Les exceptions viennent aussi parfois de studios francais ou européens qui misent sur des formats plus modestes, mais très ciblés. Un studio francais peut par exemple lancer un jeu solo narratif de taille moyenne, avec un monde fantasy original, en visant un public de niche prêt à payer un prix premium pour une expérience forte, plutôt que de chercher à concurrencer directement les AAA. Dans ce cas, la stratégie franchise jeux vidéo éditeurs 2026 peut coexister avec une approche artisanale, à condition de maîtriser les coûts et de construire une relation directe avec les joueurs via les wishlists Steam et les communautés Discord.

Les licences historiques restent néanmoins omniprésentes, y compris dans les segments plus spécialisés. Des univers comme The Witcher, avec Wild Hunt et ses extensions, ou Elder Scrolls continuent d’inspirer des adaptations, des jeux de société et des collaborations avec des studios jeux externes, ce qui renforce encore leur domination. Même des genres spécifiques comme le jeu de combat type fighter voient revenir sans cesse les mêmes séries, de Street Fighter à Tekken chez Bandai Namco, ce qui laisse peu de place à de nouveaux games pour s’installer durablement.

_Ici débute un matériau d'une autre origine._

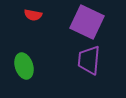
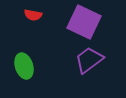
purple square: moved 3 px left
purple trapezoid: rotated 48 degrees clockwise
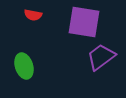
purple square: rotated 16 degrees counterclockwise
purple trapezoid: moved 12 px right, 3 px up
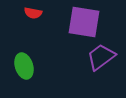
red semicircle: moved 2 px up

Pour un investisseur, la question n’est plus de savoir si la stratégie franchise jeux vidéo éditeurs 2026 est rationnelle, mais comment limiter ses effets toxiques sur la diversité du médium. Soutenir des studios qui osent lancer de nouvelles IP, même à échelle réduite, devient un choix stratégique pour préserver un pipeline d’innovations, plutôt que de parier uniquement sur des suites de Grand Theft Auto, Mass Effect ou Final Fantasy. À long terme, la valeur d’un catalogue ne se mesurera pas seulement au nombre de séries exploitées, mais à sa capacité à surprendre les joueurs au delà du jour un, du jour sept et du jour trente.

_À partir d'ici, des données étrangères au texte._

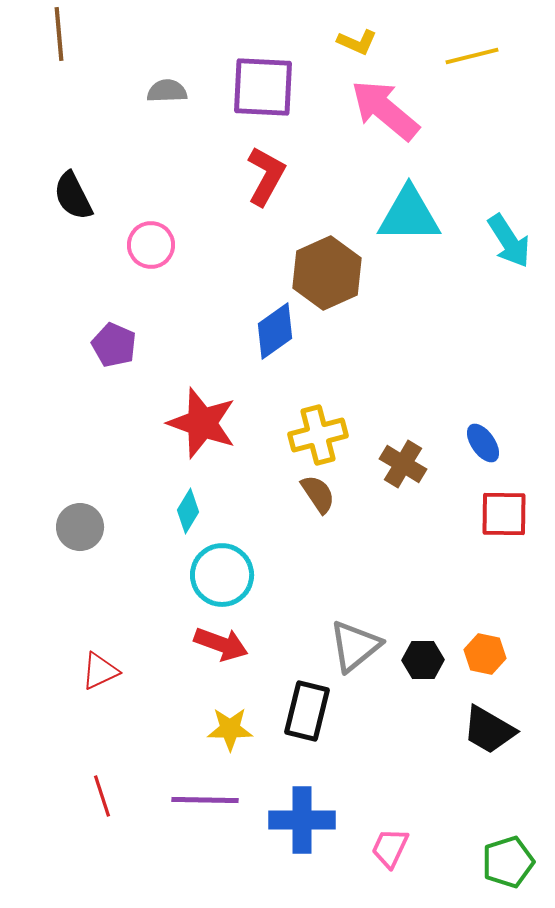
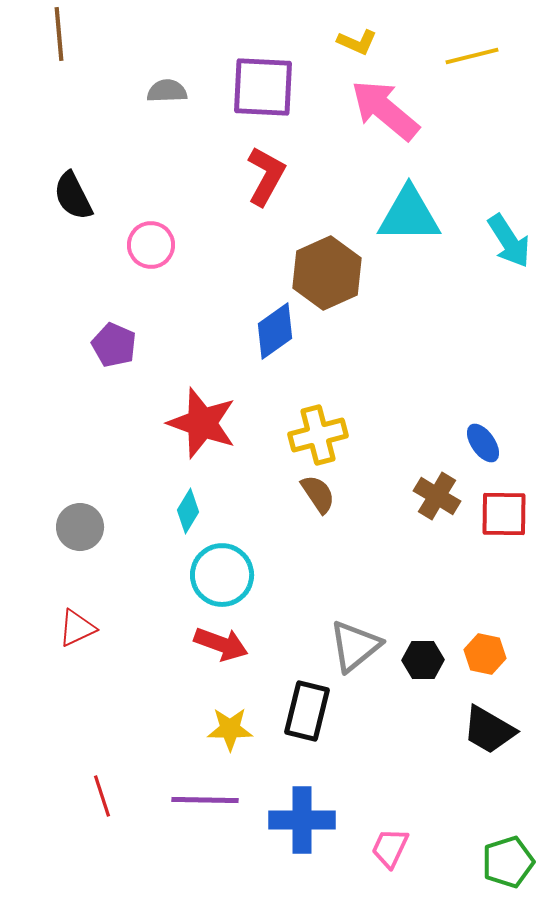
brown cross: moved 34 px right, 32 px down
red triangle: moved 23 px left, 43 px up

Chiffres clés sur les franchises et les nouvelles IP dans le jeu vidéo

  • Selon les données de Newzoo, les dix plus grandes franchises de jeux vidéo représentent une part disproportionnée du chiffre d’affaires global, avec plusieurs licences individuelles dépassant chacune plusieurs milliards de dollars de revenus cumulés sur leur durée de vie.
  • Les rapports financiers de grands éditeurs comme Electronic Arts, Take Two et Ubisoft montrent que les suites et les jeux de sport annuels concentrent la majorité des ventes récurrentes, tandis que les nouvelles IP restent minoritaires dans le mix produit mais plus risquées en termes de retour sur investissement.
  • Les analyses de cabinets spécialisés indiquent que le coût de développement moyen d’un AAA a fortement augmenté en une décennie, ce qui pousse les éditeurs à privilégier la stratégie franchise jeux vidéo éditeurs 2026 pour mutualiser les risques sur plusieurs épisodes d’une même série.
  • Les services d’abonnement comme Xbox Game Pass et les offres concurrentes ont renforcé le pouvoir des franchises, car les jeux issus de séries connues génèrent davantage de téléchargements et de temps de jeu, ce qui influence directement les négociations entre plateformes et game studios.
  • Les études sur l’emploi dans le secteur du gaming montrent que les vagues de licenciements touchent aussi bien les studios travaillant sur des franchises que ceux développant des nouvelles IP, ce qui souligne la fragilité du modèle économique malgré la popularité des grandes séries.